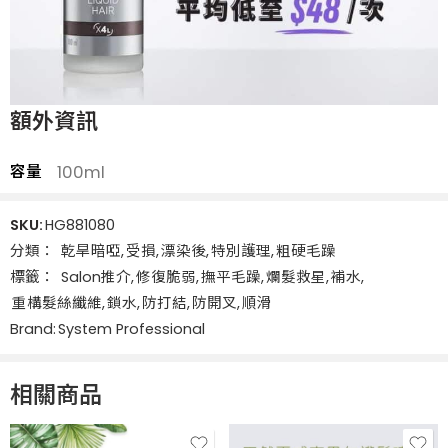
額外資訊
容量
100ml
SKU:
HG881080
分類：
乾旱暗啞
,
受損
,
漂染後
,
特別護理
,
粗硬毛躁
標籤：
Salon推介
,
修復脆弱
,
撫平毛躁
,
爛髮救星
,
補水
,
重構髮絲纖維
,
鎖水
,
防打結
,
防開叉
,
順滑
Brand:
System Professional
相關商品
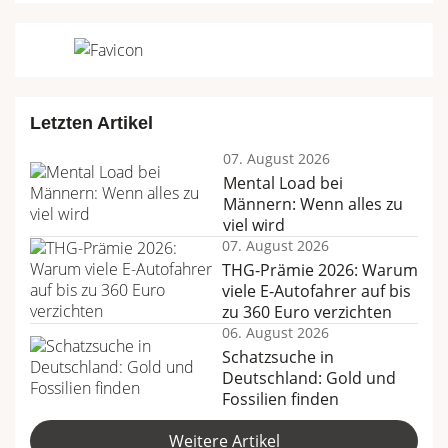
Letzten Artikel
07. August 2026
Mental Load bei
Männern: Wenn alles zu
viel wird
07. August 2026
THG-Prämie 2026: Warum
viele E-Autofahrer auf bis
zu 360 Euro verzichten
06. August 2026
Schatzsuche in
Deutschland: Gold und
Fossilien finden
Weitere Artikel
++++++
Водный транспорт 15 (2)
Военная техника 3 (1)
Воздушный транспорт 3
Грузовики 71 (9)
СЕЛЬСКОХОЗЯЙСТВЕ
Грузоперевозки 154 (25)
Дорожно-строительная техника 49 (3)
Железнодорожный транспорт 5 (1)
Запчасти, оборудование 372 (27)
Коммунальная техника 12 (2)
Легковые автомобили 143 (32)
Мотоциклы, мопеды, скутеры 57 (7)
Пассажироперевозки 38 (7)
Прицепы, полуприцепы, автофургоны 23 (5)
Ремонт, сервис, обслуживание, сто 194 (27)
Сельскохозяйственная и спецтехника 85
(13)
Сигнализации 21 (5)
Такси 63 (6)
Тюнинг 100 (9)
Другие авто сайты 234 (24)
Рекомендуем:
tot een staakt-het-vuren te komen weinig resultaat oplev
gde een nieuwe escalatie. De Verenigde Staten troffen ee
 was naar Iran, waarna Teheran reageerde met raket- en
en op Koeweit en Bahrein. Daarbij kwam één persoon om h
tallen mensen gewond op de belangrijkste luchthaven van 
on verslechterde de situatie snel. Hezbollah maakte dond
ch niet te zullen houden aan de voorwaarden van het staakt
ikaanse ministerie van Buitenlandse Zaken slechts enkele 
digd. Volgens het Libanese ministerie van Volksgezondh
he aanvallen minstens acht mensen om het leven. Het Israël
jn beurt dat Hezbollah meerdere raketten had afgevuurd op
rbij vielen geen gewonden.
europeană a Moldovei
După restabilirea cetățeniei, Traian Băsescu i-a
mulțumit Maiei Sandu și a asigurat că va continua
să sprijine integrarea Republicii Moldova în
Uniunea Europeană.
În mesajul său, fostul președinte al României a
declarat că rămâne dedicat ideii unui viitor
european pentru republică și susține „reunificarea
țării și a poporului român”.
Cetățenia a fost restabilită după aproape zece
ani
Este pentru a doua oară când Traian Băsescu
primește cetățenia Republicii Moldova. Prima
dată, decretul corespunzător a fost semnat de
++++++
▸ **TASK INSTRUCTIONS**: Filter the entries down to the lines containing "staakt". Copy each of those lines.

▸ **RESPONSE FOR THIS EXERCISE**:
tot een staakt-het-vuren te komen weinig resultaat oplev
ch niet te zullen houden aan de voorwaarden van het staakt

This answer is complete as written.